**BRIEF**:
Only the lines from the one containing "right front paw: (474, 752)" to the end of the material belong in your answer. Please copy them word for word.

**DATA EXTRACT**:

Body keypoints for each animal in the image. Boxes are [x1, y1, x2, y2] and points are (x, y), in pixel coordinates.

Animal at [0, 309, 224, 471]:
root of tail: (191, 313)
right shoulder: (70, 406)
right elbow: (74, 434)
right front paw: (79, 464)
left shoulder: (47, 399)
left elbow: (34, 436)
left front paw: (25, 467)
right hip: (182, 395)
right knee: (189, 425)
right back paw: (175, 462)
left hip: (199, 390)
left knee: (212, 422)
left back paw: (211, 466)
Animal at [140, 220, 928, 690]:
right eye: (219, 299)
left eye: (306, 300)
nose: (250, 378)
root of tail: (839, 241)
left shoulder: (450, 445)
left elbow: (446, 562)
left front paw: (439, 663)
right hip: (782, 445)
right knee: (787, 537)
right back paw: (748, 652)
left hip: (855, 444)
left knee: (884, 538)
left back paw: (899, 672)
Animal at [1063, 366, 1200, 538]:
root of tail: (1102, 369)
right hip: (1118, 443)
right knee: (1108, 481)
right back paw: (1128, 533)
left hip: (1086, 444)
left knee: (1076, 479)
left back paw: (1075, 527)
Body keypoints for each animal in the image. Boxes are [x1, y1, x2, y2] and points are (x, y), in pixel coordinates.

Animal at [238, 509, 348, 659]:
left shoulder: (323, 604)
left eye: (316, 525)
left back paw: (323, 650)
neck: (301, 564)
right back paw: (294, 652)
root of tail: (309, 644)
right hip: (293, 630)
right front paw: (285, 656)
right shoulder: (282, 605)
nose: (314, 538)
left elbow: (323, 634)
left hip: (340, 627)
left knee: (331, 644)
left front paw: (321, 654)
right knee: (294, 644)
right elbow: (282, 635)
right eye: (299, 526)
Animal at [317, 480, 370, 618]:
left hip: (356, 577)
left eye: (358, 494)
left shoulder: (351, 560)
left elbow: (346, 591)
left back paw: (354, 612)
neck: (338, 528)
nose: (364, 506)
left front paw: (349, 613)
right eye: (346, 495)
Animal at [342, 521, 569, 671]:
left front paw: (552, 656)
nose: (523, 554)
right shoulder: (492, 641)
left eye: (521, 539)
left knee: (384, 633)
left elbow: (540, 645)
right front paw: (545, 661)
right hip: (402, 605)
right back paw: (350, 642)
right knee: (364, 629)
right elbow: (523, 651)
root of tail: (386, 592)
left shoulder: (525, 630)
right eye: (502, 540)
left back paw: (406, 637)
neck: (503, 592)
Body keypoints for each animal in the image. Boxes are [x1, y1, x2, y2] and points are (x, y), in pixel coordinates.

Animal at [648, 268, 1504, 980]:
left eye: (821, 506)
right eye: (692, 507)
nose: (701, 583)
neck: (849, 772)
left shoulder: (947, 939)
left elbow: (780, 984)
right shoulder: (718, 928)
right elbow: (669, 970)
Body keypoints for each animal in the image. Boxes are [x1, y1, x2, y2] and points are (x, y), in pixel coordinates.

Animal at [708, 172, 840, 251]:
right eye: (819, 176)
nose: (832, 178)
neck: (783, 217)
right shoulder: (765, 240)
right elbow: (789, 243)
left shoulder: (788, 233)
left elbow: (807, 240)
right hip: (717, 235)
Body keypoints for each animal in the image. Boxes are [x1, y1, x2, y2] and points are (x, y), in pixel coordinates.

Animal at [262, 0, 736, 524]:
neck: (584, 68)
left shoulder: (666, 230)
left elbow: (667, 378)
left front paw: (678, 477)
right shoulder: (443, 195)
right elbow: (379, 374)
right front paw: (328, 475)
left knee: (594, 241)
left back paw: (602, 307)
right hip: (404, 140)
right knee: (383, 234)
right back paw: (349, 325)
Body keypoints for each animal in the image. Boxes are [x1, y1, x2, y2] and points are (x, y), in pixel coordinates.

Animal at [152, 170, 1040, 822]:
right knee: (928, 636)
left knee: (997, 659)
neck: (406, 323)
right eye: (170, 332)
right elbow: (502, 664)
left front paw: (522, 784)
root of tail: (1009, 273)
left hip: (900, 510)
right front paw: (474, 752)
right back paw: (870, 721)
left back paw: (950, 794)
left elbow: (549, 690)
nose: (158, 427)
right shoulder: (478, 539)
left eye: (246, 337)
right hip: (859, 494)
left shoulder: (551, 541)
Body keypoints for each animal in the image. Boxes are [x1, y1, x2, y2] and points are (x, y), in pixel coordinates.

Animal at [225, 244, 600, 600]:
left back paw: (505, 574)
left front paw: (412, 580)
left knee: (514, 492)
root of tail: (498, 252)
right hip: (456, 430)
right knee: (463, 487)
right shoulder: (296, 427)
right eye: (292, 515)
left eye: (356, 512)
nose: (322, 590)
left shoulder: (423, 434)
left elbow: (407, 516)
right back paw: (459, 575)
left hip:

**SOLUTION FOR THIS PROBLEM**:
right front paw: (474, 752)
right back paw: (870, 721)
left back paw: (950, 794)
left elbow: (549, 690)
nose: (158, 427)
right shoulder: (478, 539)
left eye: (246, 337)
right hip: (859, 494)
left shoulder: (551, 541)
Body keypoints for each animal in the image. Boxes are [x1, y1, x2, y2] and points are (x, y), in pixel coordinates.

Animal at [225, 244, 600, 600]:
left back paw: (505, 574)
left front paw: (412, 580)
left knee: (514, 492)
root of tail: (498, 252)
right hip: (456, 430)
right knee: (463, 487)
right shoulder: (296, 427)
right eye: (292, 515)
left eye: (356, 512)
nose: (322, 590)
left shoulder: (423, 434)
left elbow: (407, 516)
right back paw: (459, 575)
left hip:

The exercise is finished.